Il y a 100 ans naissait František Vláčil, le « poète du grand écran »
Ses films Markéta Lazarová et La Vallée des abeilles sont considérés comme des œuvres majeures du cinéma tchèque. En 1998, le Festival international du film de Karlovy Vary lui a décerné le prix principal pour sa contribution artistique exceptionnelle au cinéma mondial.
C’est par des chemins détournés que celui qui allait devenir un cinéaste de renom en vient au cinéma. En effet, le jeune František Vláčil fait tout d’abord des études à l’Ecole des arts appliqués de Prague avant de se tourner vers l’histoire et la philosophie de l’art à l’Université Masaryk de Brno.
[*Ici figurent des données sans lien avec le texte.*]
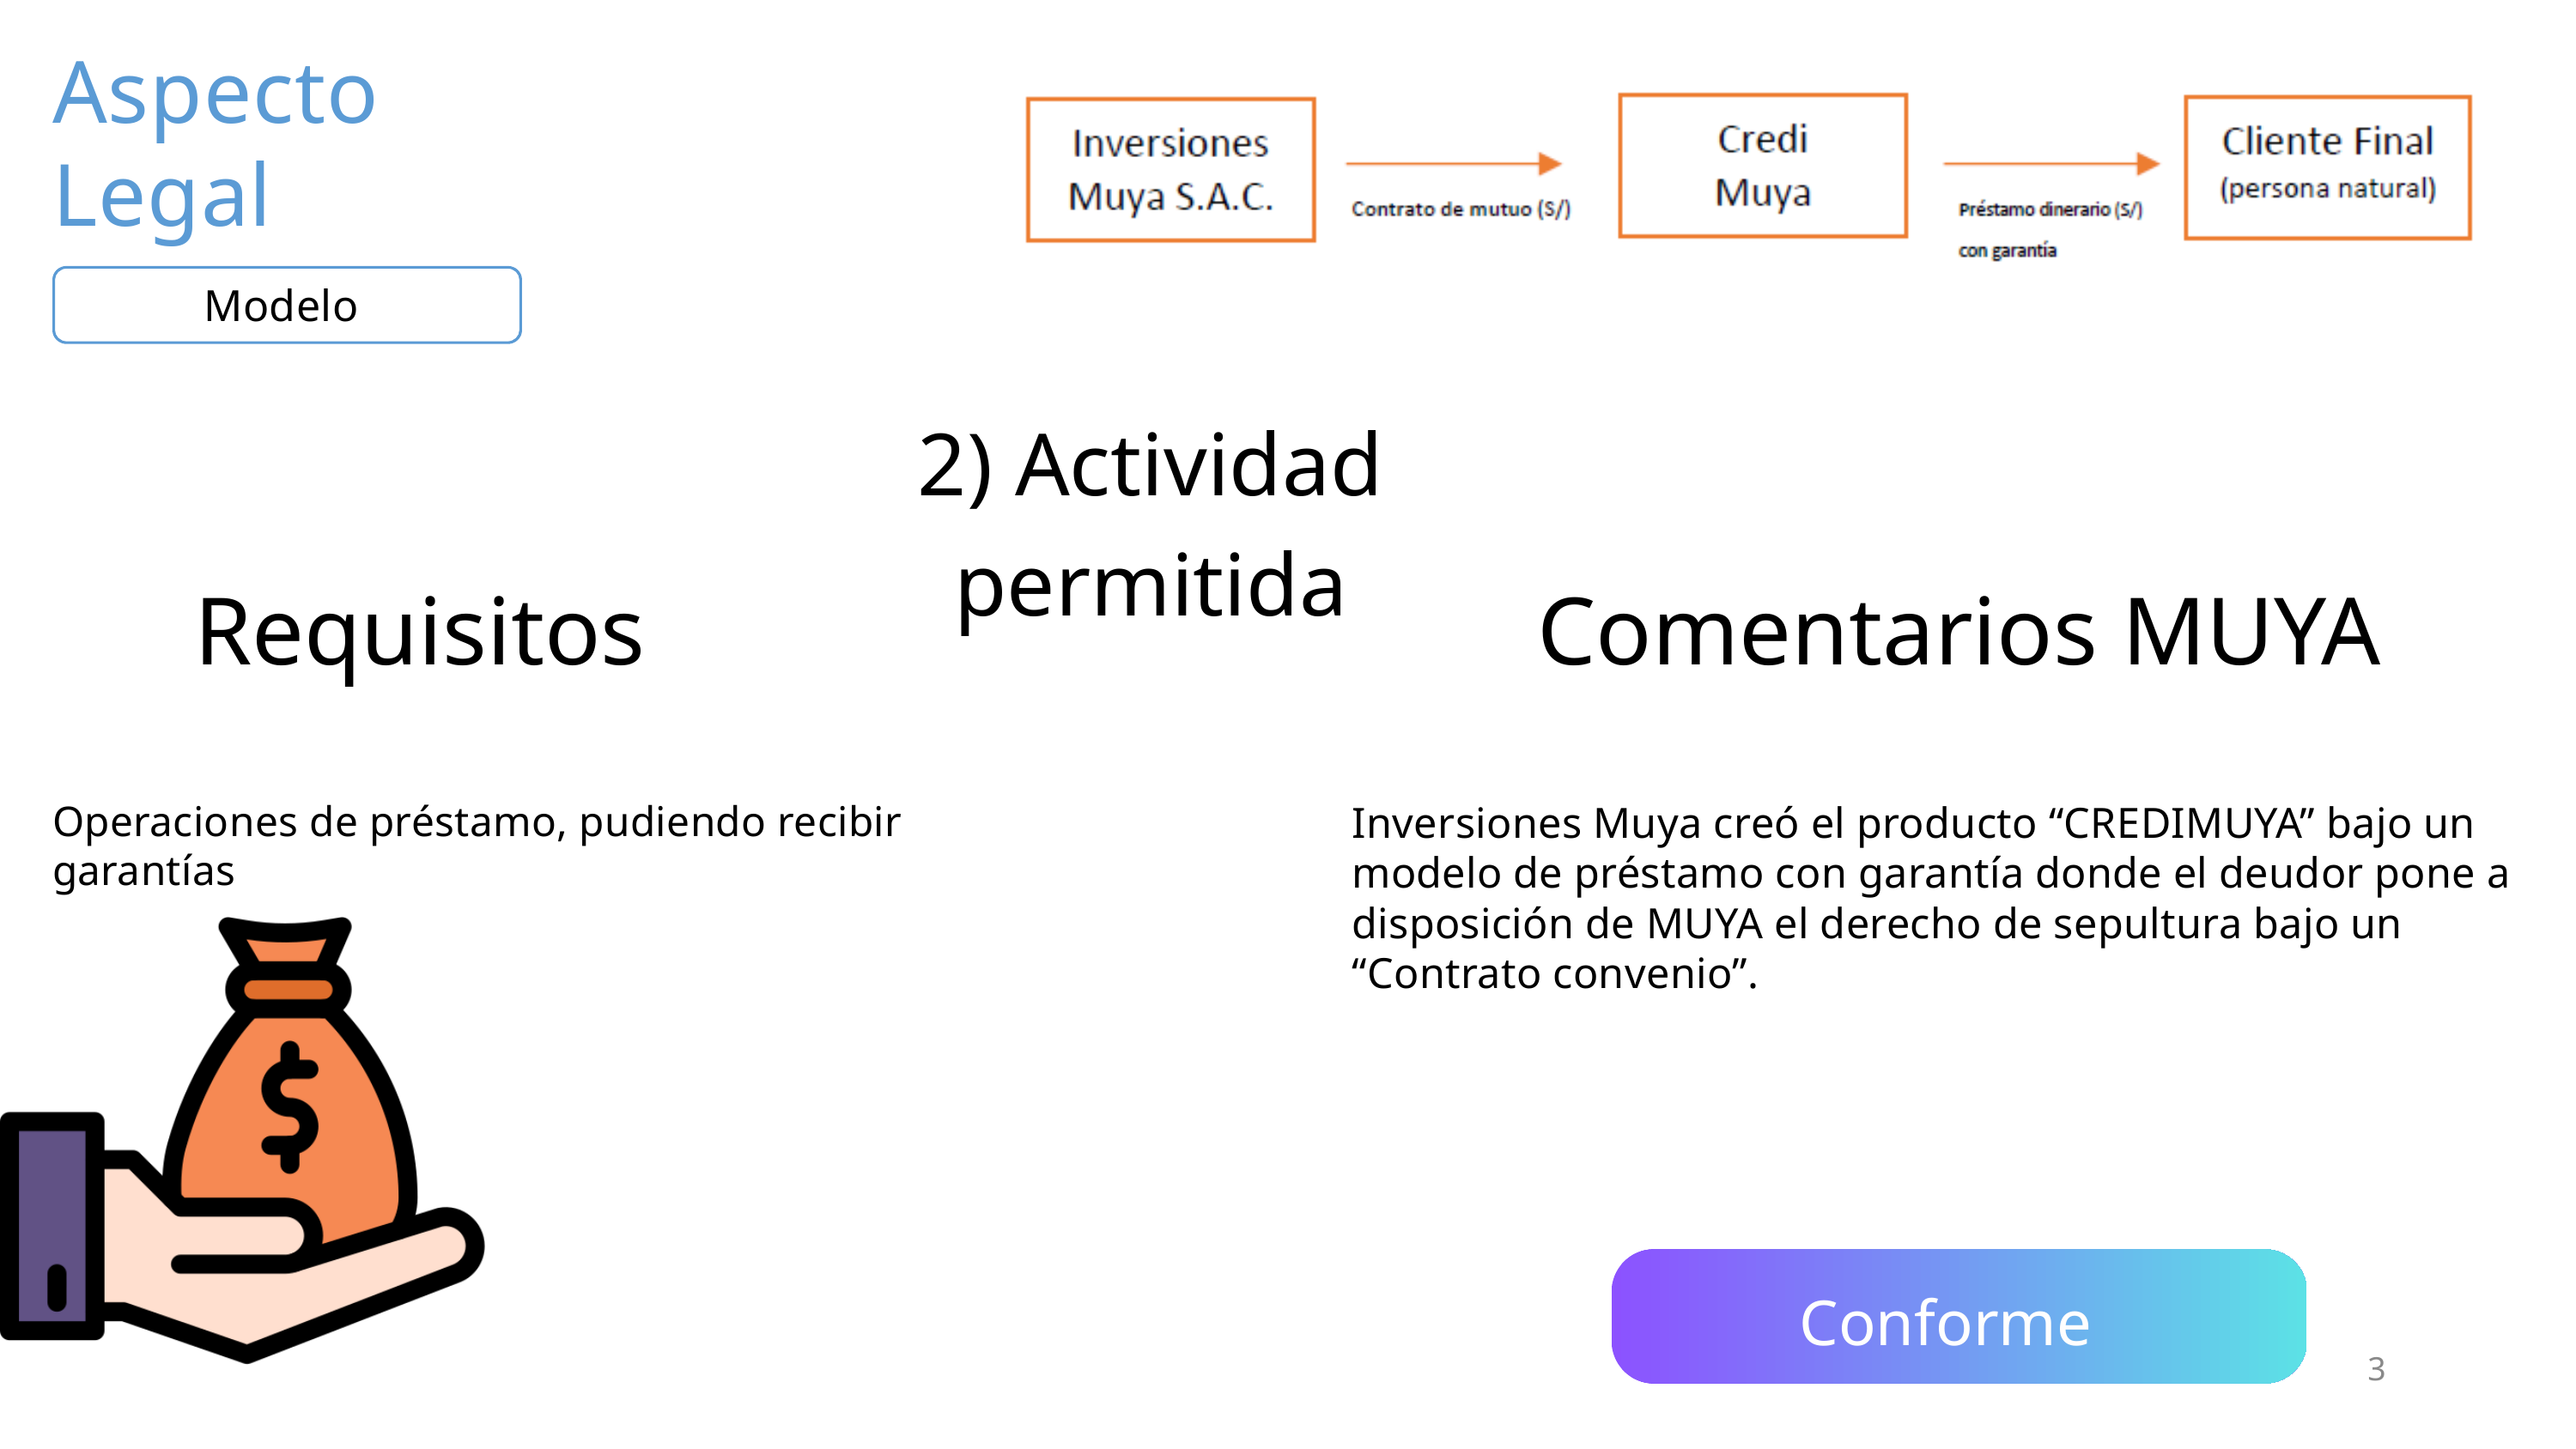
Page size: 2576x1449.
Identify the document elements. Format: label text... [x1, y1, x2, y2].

text_box Requisitos [178, 554, 662, 684]
text_box Inversiones Muya creó el producto “CREDIMUYA” bajo un modelo de préstamo con garantía donde el deudor pone a disposición de MUYA el derecho de sepultura bajo un “Contrato convenio”. [1352, 797, 2539, 997]
text_box [950, 46, 2576, 284]
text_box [1611, 1249, 2307, 1384]
text_box Operaciones de préstamo, pudiendo recibir garantías [52, 795, 988, 894]
text_box 2) Actividad permitida [714, 392, 1589, 754]
text_box 3 [2309, 1349, 2386, 1388]
text_box Aspecto Legal [52, 36, 613, 243]
text_box Comentarios MUYA [1509, 554, 2409, 684]
text_box [0, 917, 495, 1366]
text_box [52, 265, 523, 344]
C’est à l’armée qu’il devient cinéaste : au cours des sept années qu’il y passe, il devient non seulement commandant, mais également réalisateur de films « d’éducation populaire », à savoir de propagande. A la fin des années 1950, il se fait remarquer par les studios Barrandov.
En 1960, il tourne son premier film, Holubice (La Colombe blanche), qui le place immédiatement parmi les réalisateurs de la nouvelle vague tchécoslovaque les plus marquants des des années 1960. Son film est d’ailleurs primé à Venise, entre autres. Il est suivi par la balade historique Ďáblova past (Le Piège du diable, 1961), qui porte sur le dogmatisme et l’obscurantisme au XVIIIe siècle.
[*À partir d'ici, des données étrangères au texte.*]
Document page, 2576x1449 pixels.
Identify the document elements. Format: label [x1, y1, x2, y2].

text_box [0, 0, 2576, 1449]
Le film le plus remarquable du XXe siècle
Néanmoins, c’est Markéta Lazarová, un film sous forme de fresque historique complexe pleine de métaphores visuelles, qui fait véritablement parler de lui. Avec la jeune actrice slovaque débutante Magda Vášáryová dans le rôle de la protagoniste principale, Markéta, c’est un film psychologique saisissant. Il faudra quatre années pour parvenir de la première version du scénario à la première projection publique du film, en 1967.
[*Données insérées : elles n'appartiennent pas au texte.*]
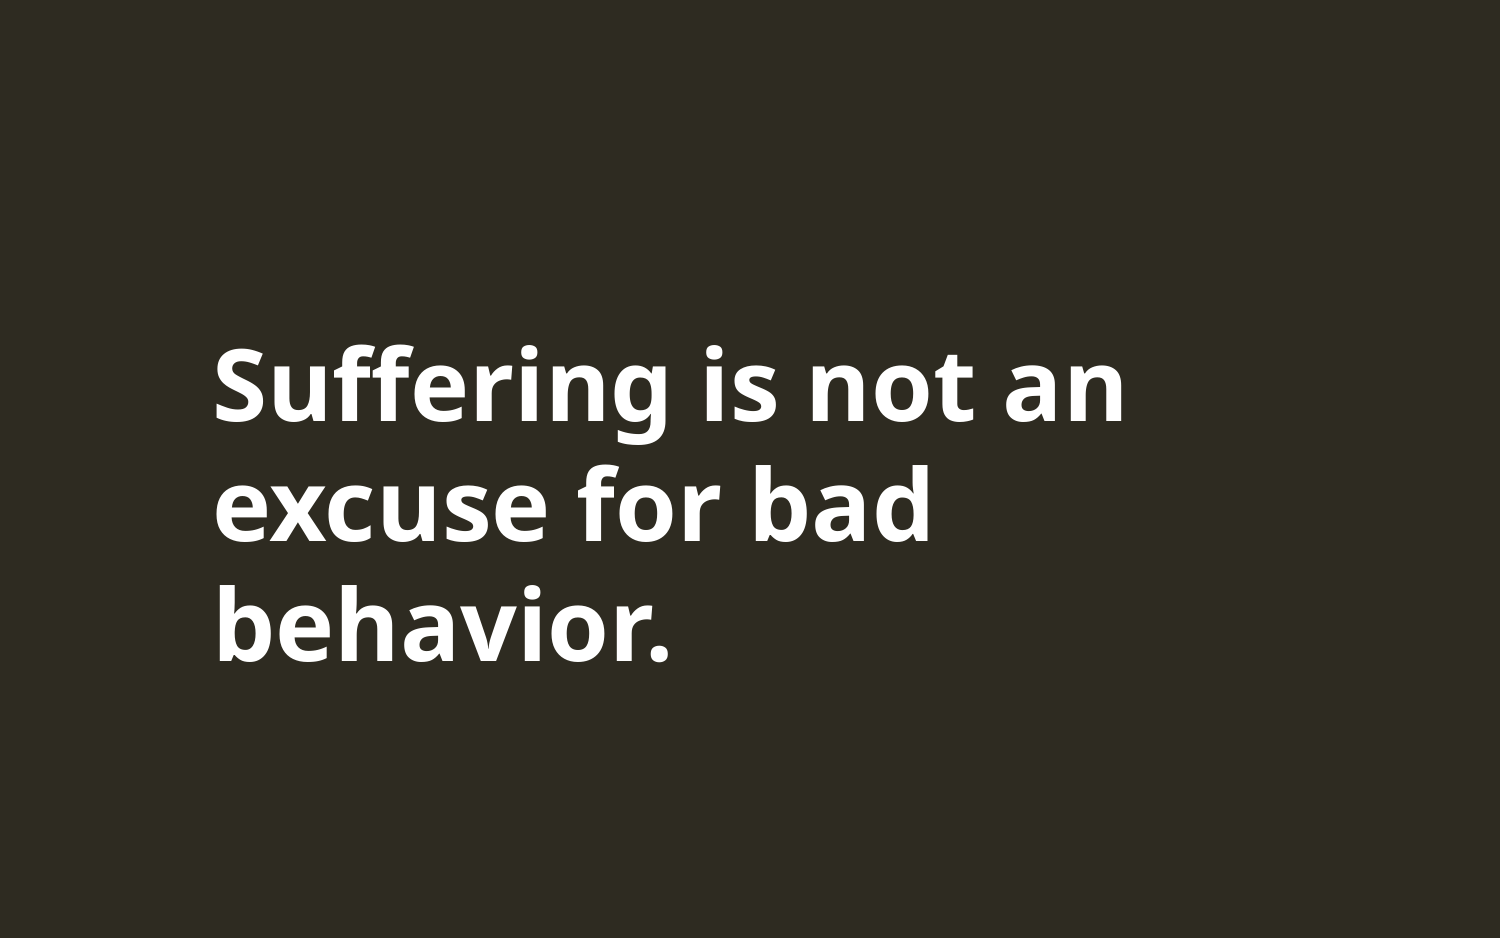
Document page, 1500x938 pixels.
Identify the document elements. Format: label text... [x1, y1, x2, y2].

text_box Suffering is not an excuse for bad behavior. [197, 313, 1304, 689]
Pour les costumes et les décors, František Vláčil collabore avec des artistes tchèques éminents tels que Theodor Pištěk et Jan Koblasa. Markéta Lazarová sera finalement le film le plus cher des années 1960 : le coût de sa réalisation sera cinq fois plus élevé que la moyenne des films de l’époque. Pour que soit reconstituée l’ambiance médiévale, les acteurs doivent endurer la boue et le froid. Pour tirer avantage de l’incroyable quantité de costumes et de décors qui avaient vu le jour pour ce film, les studios Barrandov ont ensuite forcé František Vláčil à réaliser un autre film historique. Et c’est ainsi que naît Údolí včel (La Vallée des abeilles, 1967).
Psychiatrie et pénitence
Le film Adelheid (1969) évoque les difficiles conditions de vie de l’après-guerre. En août 1968, en réaction à l’invastion de la Tchécoslovaquie par le pacte de Varsovie, František Vláčil rend sa carte du parti communiste. A partir de là, il n’est plus autorisé qu’à tourner des films documentaires courts. Son penchant pour la boisson s’accentue, et il est interné à plusieurs reprises pour dépression.
Par la suite, il est également autorisé à tourner des courts-métrages pour enfants, puis le film Dým bramborové natě (La Fumée des fanes de pommes de terre, 1976), adaptation d’un roman racontant l’histoire d’un illustre chirurgien qui doit revoir sa conception du monde lorsqu’il devient médecin de campagne. František Vláčil a alors à nouveau le droit de tourner des films, et Stíny horkého léta (Ombres d’un été torride, 1977) puis Pasáček z doliny (Le berger de la vallée, 1983) connaissent un grand succès. Tout comme son film-confession Hadí jed (Le Venin de serpent, 1981), qui traite de la dépendance à l’alcool. La riche filmographie du réalisateur compte également un film biographique sur le compositeur Antonín Dvořák : Koncert na konci léta (Concert à la fin de l’été, 1980), réalisé d’après un scénario de Zdeněk Mahler. Sorti en 1987, son tout dernier film, Mág (Le Magicien), ne sera apprécié ni du public, ni de la critique. Néanmoins, cette même année, František Vláčil est nommé Artiste national. Il obtiendra également des prix après la chute du régime communiste : en 1994, il se voit récompensé d’un Lion tchèque pour sa contribution artistique au cinéma tchèque tout au long de sa vie. Il devient aussi président de l’Académie du cinéma et de la télévision tchèque. En 1988, il reçoit le prix principal du Festival international du film de Karlovy Vary pour sa contribution artistique exceptionnelle au cinéma mondial.
En 2013, il obtient à titre posthume le prix du ministère de la Culture tchèque pour sa contribution dans le domaine du cinéma et de l’audiovisuel. Un sondage a élu le film Markéta Lazarová « film le plus remarquable du XXe siècle ».